Of course it’s the acting that really shines. Michael Fassbender has had an amazing 2011. His performance here is on par with the work he did in X-Men: First Class (I also heard he was great in Shame, but I unfortunately haven’t seen it). Fassbender gives a really genuine performance and creates a pretty intriguing character. A young man with some radical ideas, but the smarts to back it up. Viggo Mortensen is also quite good as Sigmund Freud. While the marketing would suggest he’ a main character, he has more of a supporting part. Mortensen does a good job with the part and makes it feel like a character, and not just an impression for the sake of an Oscar nomination. The two men are at their best when playing off of each other. There’s something very special about watching these two brilliant men talk.

Surprsingly enough, it may be Keira Knightley who steals the show with her performance as Sabrina Spielrein.
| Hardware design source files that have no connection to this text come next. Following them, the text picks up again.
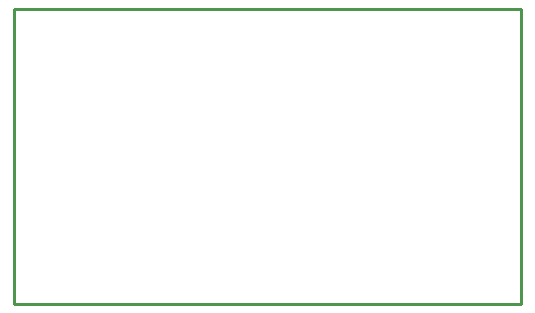
<source format=gko>
G04 Layer: BoardOutlineLayer*
G04 EasyEDA v6.5.34, 2023-11-29 11:21:28*
G04 ccee1c66621a4ec499711ebfef85393d,bee4cb2541bd470ea98a159692ad20ec,10*
G04 Gerber Generator version 0.2*
G04 Scale: 100 percent, Rotated: No, Reflected: No *
G04 Dimensions in millimeters *
G04 leading zeros omitted , absolute positions ,4 integer and 5 decimal *
%FSLAX45Y45*%
%MOMM*%

%ADD10C,0.2540*%
D10*
X762000Y6769100D02*
G01*
X762000Y6883400D01*
X5054600Y6883400D01*
X5054600Y5439663D01*
X5054600Y4381500D01*
X762000Y4381500D01*
X762000Y6769100D01*

%LPD*%
M02*

</source>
There are a number of reasons for this. The most obvious one is that Spielrein is a much more showy part than Freud or Jung. Mortensen and Fassbender both played intellectual characters who kept a lot inside. But Spielrein is somewhat insane at the beginning of the film. The way Knightley speaks and moves is both interesting and unnerving. Spielrein also goes through the most change in the film. I like the way Knightley managed to retain remenants of the mentally disturbed side of Spielrein after her rehabilitation. All three leads are great though, and worthy of awards consideration.

Cronenberg’s style may not come through like it did with A History of Violence or Eastern Promises, but he still does a very good job with the material. The film may not be visually driven, but it is shot well and the costumes and sets feel time appropriate. I also really like the way Cronenberg treated sexuality with the same blunt approach he treated violence in previous films. Not overly stylish, but without restraint. I also have to give credit to editor Ronald Sanders for helping give the film such pace. Howard Shore also deserves some recognition for his score.

Most people would probably be bored to tears by this, but A Dangerous Method is a great film. The acting is marvelous, the story interesting, and the themes explored riveting. I can’t say the film blew me away like A History of Violence or The Fly, but as someone who enjoys watching intelligent people explore intelligent subject matter, I can say I greatly enjoyed A Dangerous Method.

Rating: A

  1. CMrok93 says:

    Good review right here PG. The performances are good, even though Knightley may be over-acting quite a bit, and it looks great, but the film also just feels like a series of vignettes with no real feeling or drama to it. Basically what I’m trying to say was that I was bored and this story just never really got off the ground.